The King bowed down to him and said:

“O Deva! What shall I do now? My son has become afraid and has gone away. I do not know where he has gone.

O Deva! My messengers have searched for him in difficult places in mountains, in the hermitages of the Munis, in fact, in all the places; but they have not been able to find him out anywhere.

My son has left his home; order now what I can do. O Deva! You know everything; so judge I have got no fault in this matter. It is certainly luck and nothing else. ”

63-66. Vyāsa said:

O King! Hearing these words of the King, Varuṇa became very much angry and when he saw that he was deceived so many times by the King, he then cursed, saying:

“O King! As you have cheated me by your deceitful words, so you be attacked by dropsy and be severely pained by it.”

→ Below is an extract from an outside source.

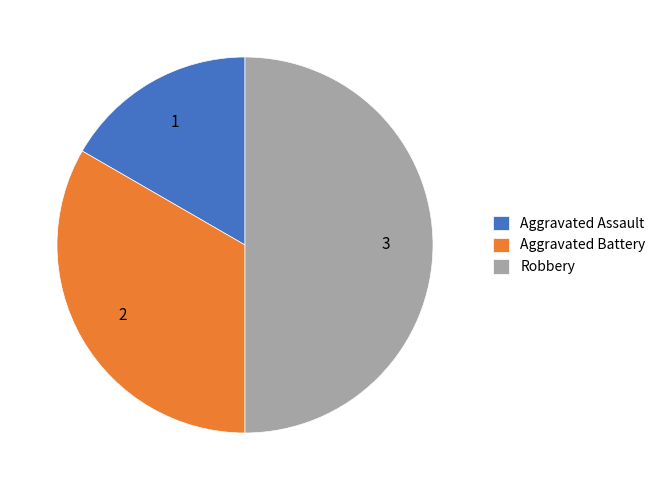

Which has a higher value, Aggravated Assault or Aggravated Battery?

Aggravated Battery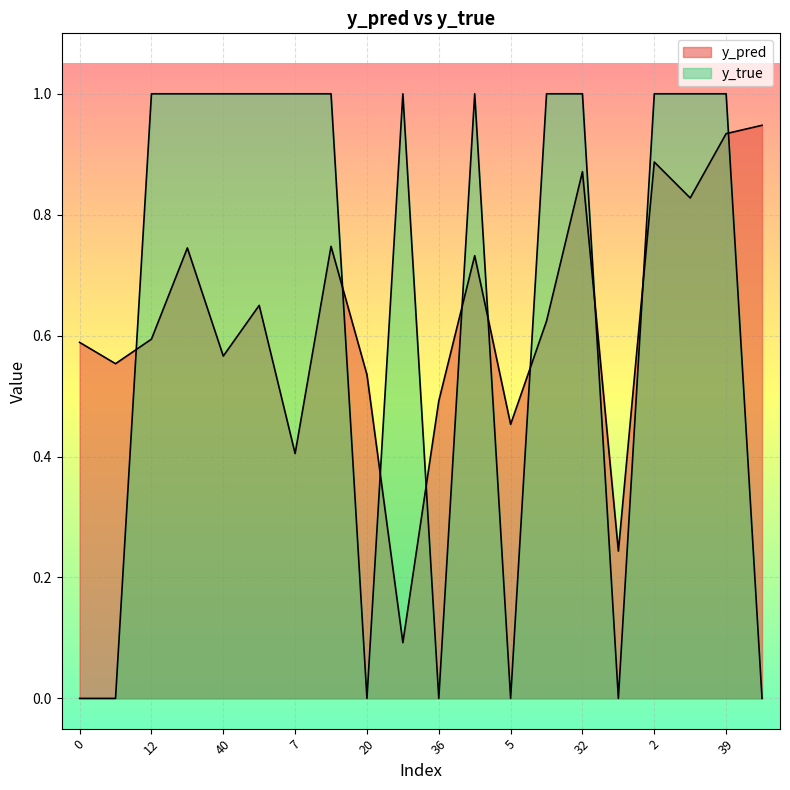

What is the difference between the highest and lowest values at 39?

0.1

Thus cursed by Varuṇa, the King was attacked with that disease and began to suffer much. Cursing thus, Varuṇa went back to his own place and the King was much afflicted with that terrible disease.

Here ends the Fifteenth Chapter in the Seventh Book on the story of the King Hariśchandra in the Mahāpurāṇam Śrīmad Devī Bhāgavatam of 18,000 verses by Mahāṛṣi Veda Vyāsa.